BDubs got his saxophone out and took his place. The band didn’t warm up, for they were ready to sightread. “Play in a one… a two… a scooly-dooly-doo!”
~ ~ ~
Concert night. Nervous? Yes. Scared? Absolutely not. Over the course of the week, the band practiced and practiced until their lips were blue (or at least it felt like that.) The band was in their concert outfits: The men wore white dress shirts complete with black ties and cumberbuns, and Aureylian wore a long, black dress that went all the way to her feet. The band was assembled in the Royal Chicken for a quick concert rehearsal. The band just finished their song, and BDubs stood up for some final words.
“Well guys, we done good. It makes me proud to see you guys go from being, well, scrubs, to full fledged musicians. Now let’s show those guys what it means to be a band geek!” Everybody cheered as they got up and started filing out of the Royal Chicken, next stop, the town hall.
The clarinets were towards the back, and Pak decided to say a few words to his two fellow clarinets. “This has been fun, and I love you guys.” Pak then abruptly added, “But you’re all idiots.”
BTC and Baj exchanged smirks and then said simultaneously, “But we’re YOUR idiots!”

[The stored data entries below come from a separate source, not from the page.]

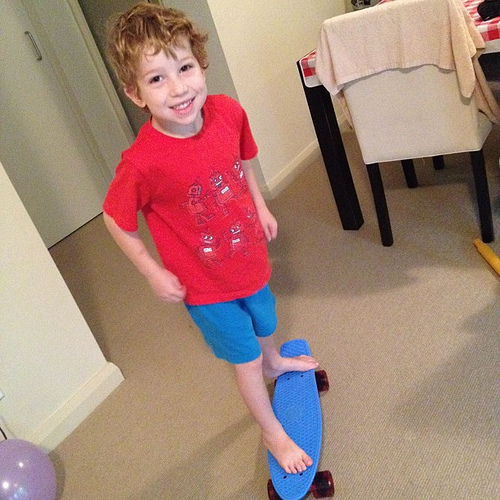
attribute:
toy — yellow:
[467, 241, 500, 283]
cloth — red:
[287, 2, 499, 84]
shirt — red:
[93, 128, 301, 297]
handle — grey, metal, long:
[23, 27, 50, 73]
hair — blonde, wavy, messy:
[98, 0, 212, 81]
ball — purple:
[1, 436, 61, 496]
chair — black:
[326, 6, 500, 240]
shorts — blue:
[179, 284, 299, 357]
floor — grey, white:
[21, 100, 472, 499]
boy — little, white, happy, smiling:
[96, 8, 311, 473]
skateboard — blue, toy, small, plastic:
[268, 338, 320, 499]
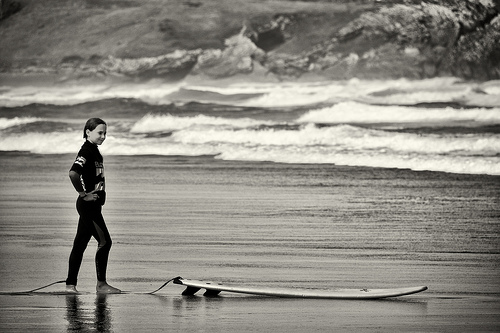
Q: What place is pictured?
A: It is a shore.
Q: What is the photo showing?
A: It is showing a shore.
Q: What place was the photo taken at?
A: It was taken at the shore.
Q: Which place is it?
A: It is a shore.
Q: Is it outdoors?
A: Yes, it is outdoors.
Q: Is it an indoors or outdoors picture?
A: It is outdoors.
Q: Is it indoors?
A: No, it is outdoors.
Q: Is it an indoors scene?
A: No, it is outdoors.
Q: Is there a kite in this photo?
A: No, there are no kites.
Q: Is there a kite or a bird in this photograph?
A: No, there are no kites or birds.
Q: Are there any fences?
A: No, there are no fences.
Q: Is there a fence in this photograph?
A: No, there are no fences.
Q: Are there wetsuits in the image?
A: Yes, there is a wetsuit.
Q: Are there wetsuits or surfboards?
A: Yes, there is a wetsuit.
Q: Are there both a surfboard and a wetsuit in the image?
A: Yes, there are both a wetsuit and a surfboard.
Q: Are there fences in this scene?
A: No, there are no fences.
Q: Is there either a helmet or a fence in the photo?
A: No, there are no fences or helmets.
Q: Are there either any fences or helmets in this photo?
A: No, there are no fences or helmets.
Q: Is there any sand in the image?
A: Yes, there is sand.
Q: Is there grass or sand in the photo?
A: Yes, there is sand.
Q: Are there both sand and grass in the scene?
A: No, there is sand but no grass.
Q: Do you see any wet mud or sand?
A: Yes, there is wet sand.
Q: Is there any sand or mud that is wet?
A: Yes, the sand is wet.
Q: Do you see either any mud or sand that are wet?
A: Yes, the sand is wet.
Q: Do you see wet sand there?
A: Yes, there is wet sand.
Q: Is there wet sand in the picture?
A: Yes, there is wet sand.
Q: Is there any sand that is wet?
A: Yes, there is sand that is wet.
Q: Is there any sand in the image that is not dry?
A: Yes, there is wet sand.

Thus, the philosophy of the first chair.
~ ~ ~
The town hall was packed. Extra chairs were put aside for the band, while several other chairs were set up for the other MindCrackers. They were all there. All of them. A rare few, such as Paul and Adlington, were there for the entertainment of some good-ol’ music. Others, such as Vechs, Pause, Beef, and Doc however, were there to watch them fail miserably.

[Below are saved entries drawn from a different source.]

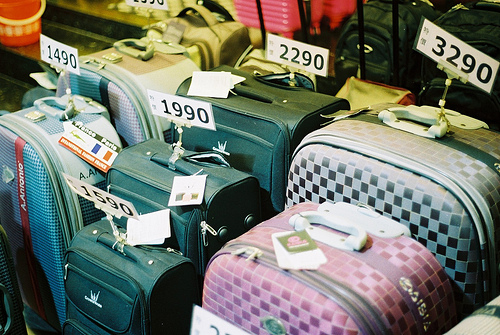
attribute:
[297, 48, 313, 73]
9 — black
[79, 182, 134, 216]
number — black, 1590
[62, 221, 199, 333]
luggage — Small, black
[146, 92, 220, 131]
sign — Rectangle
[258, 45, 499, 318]
bag — black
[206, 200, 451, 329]
luggage — pink, checkered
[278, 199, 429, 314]
luggage — pink, checkered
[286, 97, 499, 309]
suitcase — grey, black, checked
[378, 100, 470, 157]
handle — white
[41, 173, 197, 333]
bag — black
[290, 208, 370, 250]
handle — white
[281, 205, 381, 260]
handles — white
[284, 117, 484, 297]
luggage — black, grey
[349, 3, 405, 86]
handle — black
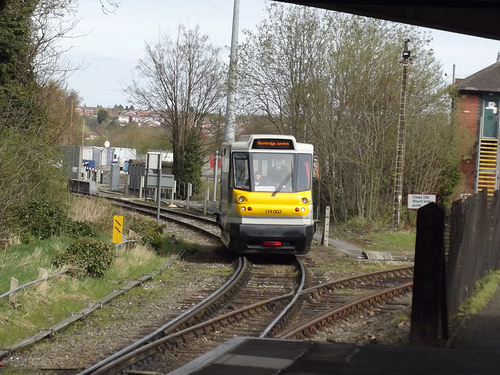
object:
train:
[215, 134, 317, 259]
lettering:
[257, 140, 289, 146]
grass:
[315, 257, 356, 275]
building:
[80, 144, 139, 175]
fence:
[386, 196, 498, 355]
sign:
[408, 194, 436, 210]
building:
[442, 64, 500, 179]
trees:
[254, 14, 417, 209]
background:
[72, 52, 336, 190]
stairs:
[473, 135, 497, 207]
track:
[201, 171, 291, 372]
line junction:
[217, 282, 332, 341]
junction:
[162, 256, 295, 360]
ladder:
[390, 40, 415, 228]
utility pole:
[393, 58, 407, 226]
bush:
[429, 168, 461, 198]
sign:
[257, 141, 290, 146]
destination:
[257, 141, 289, 146]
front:
[234, 182, 324, 220]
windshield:
[234, 153, 313, 198]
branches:
[246, 4, 333, 123]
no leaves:
[257, 26, 297, 56]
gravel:
[307, 259, 347, 279]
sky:
[78, 27, 149, 69]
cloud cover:
[73, 14, 191, 35]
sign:
[112, 215, 123, 244]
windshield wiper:
[271, 173, 292, 197]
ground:
[147, 257, 369, 344]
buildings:
[140, 149, 186, 196]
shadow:
[155, 233, 236, 265]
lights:
[240, 206, 246, 211]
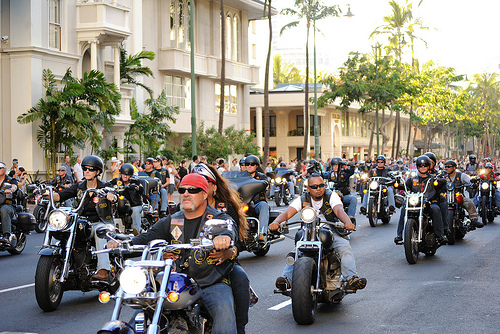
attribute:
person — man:
[146, 175, 237, 301]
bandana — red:
[177, 172, 208, 194]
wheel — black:
[32, 249, 70, 304]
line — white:
[266, 284, 297, 318]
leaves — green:
[358, 64, 407, 103]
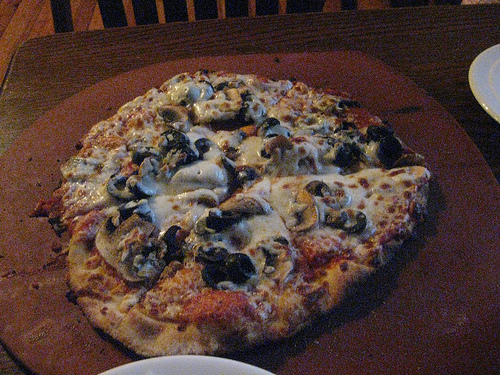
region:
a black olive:
[332, 193, 369, 246]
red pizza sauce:
[187, 273, 259, 325]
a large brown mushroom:
[107, 194, 164, 295]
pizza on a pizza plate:
[14, 54, 451, 365]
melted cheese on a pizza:
[167, 142, 249, 195]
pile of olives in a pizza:
[196, 233, 276, 307]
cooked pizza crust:
[302, 240, 363, 295]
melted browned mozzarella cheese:
[246, 157, 404, 237]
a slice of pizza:
[210, 149, 460, 326]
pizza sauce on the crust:
[18, 167, 79, 244]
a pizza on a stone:
[58, 66, 439, 348]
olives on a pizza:
[200, 245, 252, 289]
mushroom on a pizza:
[97, 218, 164, 281]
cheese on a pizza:
[174, 166, 223, 185]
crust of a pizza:
[114, 309, 306, 354]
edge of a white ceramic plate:
[469, 45, 496, 118]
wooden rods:
[1, 1, 348, 32]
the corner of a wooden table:
[7, 29, 106, 123]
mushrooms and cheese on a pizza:
[290, 183, 366, 234]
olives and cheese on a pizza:
[164, 131, 235, 181]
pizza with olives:
[45, 51, 442, 366]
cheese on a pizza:
[135, 108, 262, 225]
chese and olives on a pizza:
[120, 110, 320, 247]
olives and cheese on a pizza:
[101, 106, 309, 298]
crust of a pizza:
[63, 226, 174, 352]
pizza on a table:
[17, 56, 494, 366]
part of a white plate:
[463, 58, 493, 123]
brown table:
[33, 46, 223, 103]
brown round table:
[12, 16, 498, 371]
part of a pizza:
[306, 267, 330, 297]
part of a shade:
[407, 260, 425, 283]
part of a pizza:
[300, 213, 356, 295]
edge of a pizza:
[211, 351, 236, 366]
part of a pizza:
[206, 259, 268, 333]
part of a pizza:
[366, 300, 409, 353]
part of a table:
[461, 114, 481, 141]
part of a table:
[459, 95, 480, 135]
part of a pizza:
[256, 261, 313, 335]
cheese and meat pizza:
[50, 63, 449, 355]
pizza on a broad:
[20, 48, 455, 373]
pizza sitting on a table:
[15, 12, 468, 358]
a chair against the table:
[43, 0, 360, 37]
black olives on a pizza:
[195, 245, 260, 287]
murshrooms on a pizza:
[83, 206, 167, 274]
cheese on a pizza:
[160, 160, 234, 216]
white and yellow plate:
[473, 37, 499, 123]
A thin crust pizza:
[45, 263, 154, 340]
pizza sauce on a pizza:
[313, 227, 365, 262]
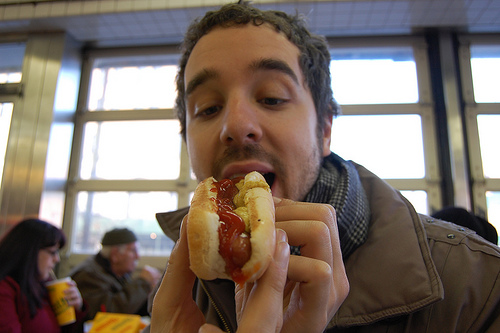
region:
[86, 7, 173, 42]
A white checked roof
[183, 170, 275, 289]
A tasty looking burger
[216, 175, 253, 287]
A slimy red jelly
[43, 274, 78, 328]
A yellow plastic cup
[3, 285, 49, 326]
A fitting maroon top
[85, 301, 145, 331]
A bright yellow box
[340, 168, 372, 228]
A dark checked shirt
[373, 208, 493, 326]
A brown stylish jacket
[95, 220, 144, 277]
An old white man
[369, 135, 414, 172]
A clear white sky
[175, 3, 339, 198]
A man with brown hair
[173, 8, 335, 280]
A man eating a hot dog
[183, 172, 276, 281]
a hot dog with ketsup and mustard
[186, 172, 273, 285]
A hot dog in a bun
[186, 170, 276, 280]
A hot dog with condiments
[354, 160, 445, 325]
A brown coat collar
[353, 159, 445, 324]
The brown collar of a man's jacket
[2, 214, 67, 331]
A woman with dark brown hair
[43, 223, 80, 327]
A woman drinking from a yellow cup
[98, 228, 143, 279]
A man wearing a skull cap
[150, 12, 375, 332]
guy ready to bite into hotdog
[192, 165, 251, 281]
catsup spread on hotdog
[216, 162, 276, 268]
mustard spread over hotdog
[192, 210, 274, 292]
catsup dripping off hotdog bun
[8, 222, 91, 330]
female drinking from disposable cup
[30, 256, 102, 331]
green and yellow cup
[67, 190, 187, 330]
man wearing dark hat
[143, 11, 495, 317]
guy wearing brown jacket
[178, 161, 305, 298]
hotdog and bun with catsup and mustard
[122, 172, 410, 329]
hands holding hotdog in bun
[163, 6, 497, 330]
man eating a hotdog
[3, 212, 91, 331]
woman drinking from yellow cup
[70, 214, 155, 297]
man with gray hair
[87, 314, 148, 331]
yellow box in front of woman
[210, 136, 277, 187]
mustache of man eating hotdog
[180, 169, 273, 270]
hotdog in hotdog bun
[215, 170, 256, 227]
mustard and ketchup on hotdog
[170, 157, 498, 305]
coat of man eating hotdog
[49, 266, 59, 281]
white straw in yellow cup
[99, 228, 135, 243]
cap of man with gray hair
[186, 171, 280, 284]
A hot dog with ketchup on it.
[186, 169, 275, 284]
A bun with a hot dog between it.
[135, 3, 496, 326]
A person holding a hot dog.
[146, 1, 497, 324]
A man eating a hot dog.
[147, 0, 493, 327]
A man who has started eating a hot dog.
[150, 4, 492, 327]
A man wearing a brown jacket eating a hot dog.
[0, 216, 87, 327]
A woman with black hair behind the man eating hot dog.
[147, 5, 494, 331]
A man with short black hair eating.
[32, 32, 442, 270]
A large window in the background.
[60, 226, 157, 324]
An old man sitting next to a woman.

The band filed in their seats proudly, ready to show everybody what it meant to be a band nerd. BDubs could overhear Vechs whispering over to Pause something about the band going to play “Never Gonna Give You Up.” Amateurs…
After everybody was all settled, Guude stood up to the podium and tapped the mic a few times to get everyone’s attention. “Greetings, everyone, and welcome to the First-Annual Band Festival!”
Wait, First-Annual? BDubs glared over at Vechs, who winked back.
Guude continued. “Let’s give a round of applause to the ‘BDubs is Awesome Concert Band!’” BDubs and the band stood up to receive applause and mocking laughter. “These guys will be performing the theme song to Never Gonna Give You Up by Rick Astley!"
Guude stepped down from the podium, and everyone grew silent. All BDubs had to do was count off. “A one… A two… A one, two, three, four!”
The band began their song. Etho did some sick drum beats and launched it all off. Everyone’s blood was pumped by the excited trumpets, the prominent flute, and the powerful low brass. Everything was going perfectly. Not a single note was missed, everything in perfect harmony. The drums were blazing, and it felt as if everyone was launched back into the 80's!
They ended with the rushing snare drums that left everyone at the edges of their seats. Everybody applauded. No shame for band geeks was left. The audience obliged to a standing ovation. There was no sign of trolliness left on Vechs’, Pause’s, Beef’s, or Doc’s face left. They were all amazed. BDubs and the band stood up and bowed.
All the sudden, a black limo crashed through the roof and out came Kanye West. “Yo, big B, you got the musician skills of a thousand suns! How ‘bout you and me have a contract?” BDubs eagerly agreed. “You the real MVP, my man!” They both climbed into the limo and it launched off into the sky, a trail of rainbows coming from the exhaust pipe. The MindCrackers waved a hero’s farewell as they went off to change the world.
~ ~ ~
BDubs awoke with a start in his house, the sunlight streaming through his large windows. The town hall was gone, the band was gone, and the other MindCrackers were gone. He drowsily turned over and looked at the clock. 8:54 am. He dragged himself out of bed. Over at one side of the wall was his saxophone case. He picked it up and peered out of his window. The coast seemed clear. No one could know his and the others’ secret. He trudged his way over to the steps. Another day of rehearsal, another day of secrecy.